Schuhputzer (2)  Da schleicht ein uraltes schmutziges Männchen die Wand entlang. Wie ich ihn von vorn besehe, ist er wachsbleich. Den Mund hält er weit offen, das linke Auge ist klein und rot, das Augenlid umgestülpt bloß. Das rechte Auge aber sperrt er auf, es ist weißlich. Er tastet mit dem Stock in seiner linken Hand vor sich. So tappt er die verfallene Mauer entlang am hellen Mittag.
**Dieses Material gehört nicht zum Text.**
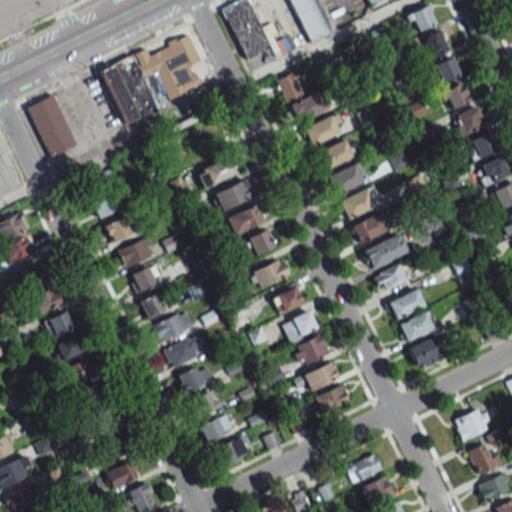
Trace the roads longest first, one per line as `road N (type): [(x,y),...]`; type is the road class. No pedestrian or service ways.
road 1 (residential): [(440,511),(191,0)]
road 2 (residential): [(196,511),(0,104)]
road 3 (residential): [(187,511),(511,351)]
road 4 (secondary): [(156,0),(0,78)]
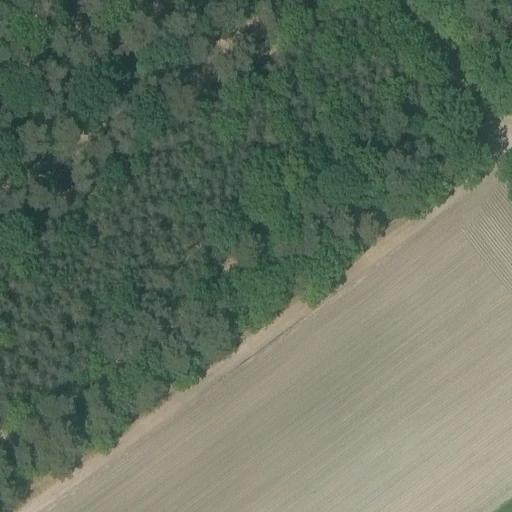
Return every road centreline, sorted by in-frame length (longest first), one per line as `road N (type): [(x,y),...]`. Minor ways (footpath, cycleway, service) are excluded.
road 1 (track): [(26,511),(493,159),(506,136)]
road 2 (track): [(506,136),(406,0)]
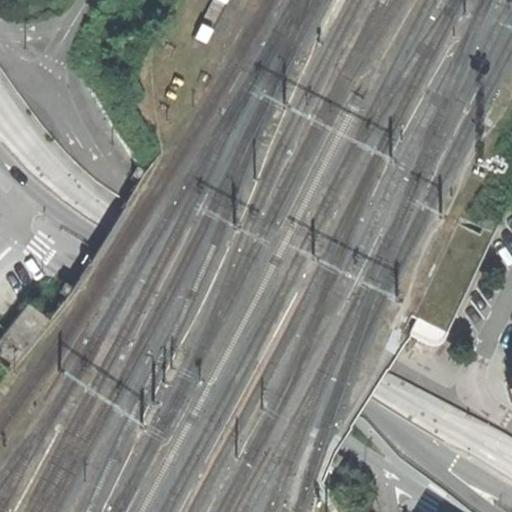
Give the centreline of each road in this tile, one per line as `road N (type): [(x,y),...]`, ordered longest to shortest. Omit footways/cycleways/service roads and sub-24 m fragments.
road 1 (secondary): [(0,203),(38,248),(450,511)]
road 2 (secondary): [(391,423),(95,235),(0,157)]
road 3 (tertiary): [(511,498),(391,423)]
road 4 (secondary): [(491,511),(391,423)]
Ein kleiner jüdischer Stiefelputzer erspäht mich, schießt auf mich zu, zieht mich von der Straße an den Hauseingang. Blitzschnell bearbeitet er mit Stößen der Bürsten rechts und links meine Schuhe; das Tuch zum Schluß reißt in der Hitze der Arbeit. Die Schuhe funkeln zuletzt wie Lack. Drei andere Jungens haben sich um uns versammelt. Der Putzer und sie wechseln kurze erregte, feindselige Worte. Dann ist der Junge fertig, ich frage nach dem Preis. In dem Augenblick ergreift die drei anderen Jungens eine Spannung, und sie rücken heran. Er verlangt zwei Slotys; zwei ganze Slotys! Ihm stehen 50 Groschen, der vierte Teil, zu. Die Jungens warten, was ich auf die Frechheit antworten werde. Und ich - zahle zwei Slotys. Hinterher kann ich dann aus dem Gedränge das strahlende Gesicht meines Putzers beobachten und wie die drei anderen sich gierig und haßvoll verständigen, mein Putzer plötzlich dicht bei mir vorbeischießt, Reißaus nimmt, die andern mit Hallo hinter ihm.  - Alfred Döblin, Reise in Polen. München 1987 (zuerst 1925)

Schuhputzer (3)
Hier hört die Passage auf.